The priest looked me in the eye: “Do you, insert name, take…”
“Hold on, Father,” I interrupted, “I think that means you have to say the name of the person.”
Well, it was his first wedding ceremony, after all, and he was nervous, especially as it was in a cathedral.
My soon-to-be father-in-law worried about how much this was going to cost him, as the priest continued: “Right; do you, Francis Anthony Gilfeather take Sharron O’Fee to be…?”
There was a pause, a long pause, until the words “I do” came. “That was clever,” I thought, “I didn’t say anything.”
Later, I discovered that in the weeks leading up to the big day, my wife had been taking lessons from a local ventriloquist. Just in case.
And so, on September 25 1971, when a 25-inch HMV Colourmaster TV cost £289 (around £3,000 in today’s money) and a gallon of petrol would set you back 34p, we tied the knot.
Who’s sorry now?
It was a gloriously balmy day as autumn began to beckon. We posed for pictures outside St Andrew’s Cathedral in Dundee and were relieved that two friends and their wives – “partners” hadn’t been invented then – just made it for the “I do” part of the ceremony.
They’d been directed to another St Andrew’s Church where there was, indeed, a wedding taking place, and had sat there for several minutes debating whether the back of the groom’s head was mine or somebody else’s before realising their mistake.

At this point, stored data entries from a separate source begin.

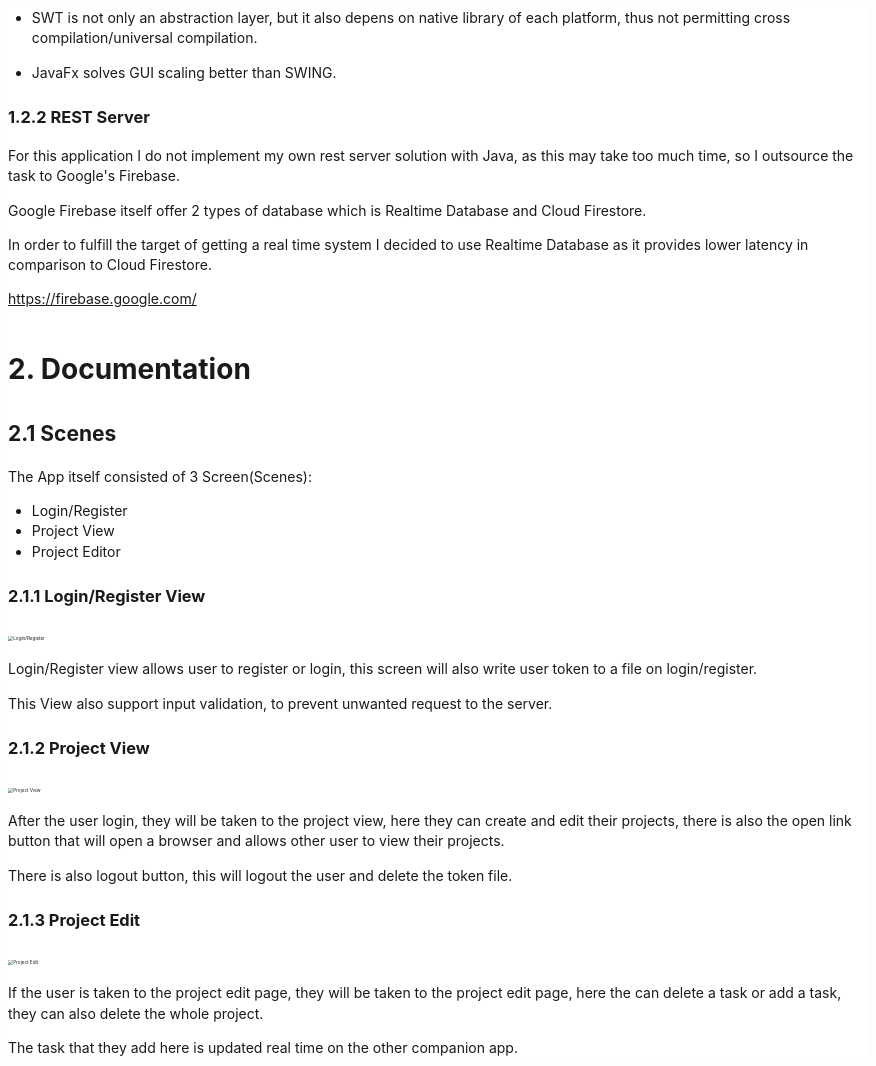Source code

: - SWT is not only an abstraction layer, but it also depens on native library of each platform, thus not permitting cross compilation/universal compilation.

- JavaFx solves GUI scaling better than SWING.

### 1.2.2 REST Server

For this application I do not implement my own rest server solution with Java, as this may take too much time, so I outsource the task to Google's Firebase.

Google Firebase itself offer 2 types of database which is Realtime Database and Cloud Firestore.

In order to fulfill the target of getting a real time system I decided to use Realtime Database as it provides lower latency in comparison to Cloud Firestore.

https://firebase.google.com/

# 2. Documentation

## 2.1 Scenes

The App itself consisted of 3 Screen(Scenes):

- Login/Register
- Project View
- Project Editor

### 2.1.1 Login/Register View

 <img src="C:\Users\ravel\Desktop\cgx-taskview\screenshot\login.png" alt="Login/Register" style="zoom: 33%;" />

Login/Register view allows user to register or login, this screen will also write user token to a file on login/register.

This View also support input validation, to prevent unwanted request to the server.

### 2.1.2 Project View

<img src="C:\Users\ravel\Desktop\cgx-taskview\screenshot\project view.png" alt="Project View" style="zoom:33%;" />

After the user login, they will be taken to the project view, here they can create and edit their projects, there is also the open link button that will open a browser and allows other user to view their projects.

There is also logout button, this will logout the user and delete the token file.

### 2.1.3 Project Edit

<img src="C:\Users\ravel\Desktop\cgx-taskview\screenshot\proejct edit.png" alt="Project Edit" style="zoom:33%;" />

If the user is taken to the project edit page, they will be taken to the project edit page, here the can delete a task or add a task, they can also delete the whole project.

The task that they add here is updated real time on the other companion app.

It was the year of Dirty Harry and Diamonds Are Forever, of Vesta beef curry with rice (for two) at 20p – that’s two quid today – and of hot pants and Joe Harper.
The wedding reception venue, the Castle Hotel in Broughty Ferry, now an old folk’s home, was bouncing as guests danced to a local combo, my granny sang Tears for Souvenirs and I did my party piece, Who’s Sorry Now?, which brought a glower from my new mother-in-law. She considered my choice of song inappropriate.
The most loved woman in the world
Then, we left in a Mitchell’s self-drive Ford Cortina and a first honeymoon night in the swish George Hotel in Edinburgh where, in the breakfast room the following morning, sat the actor Andrew Cruickshank, best known as Dr Cameron in the TV series Dr Finlay’s Casebook.
“I’m going to make you the most loved woman in the world.” The voice, not Andrew’s, was clear. My new bride munched her full Scottish. “Wow,” I thought, “that ventriloquist taught her well.”
We look forward to Saturday’s half-century celebration lunch.
Note to readers: Not everything you’ve just read is necessarily true.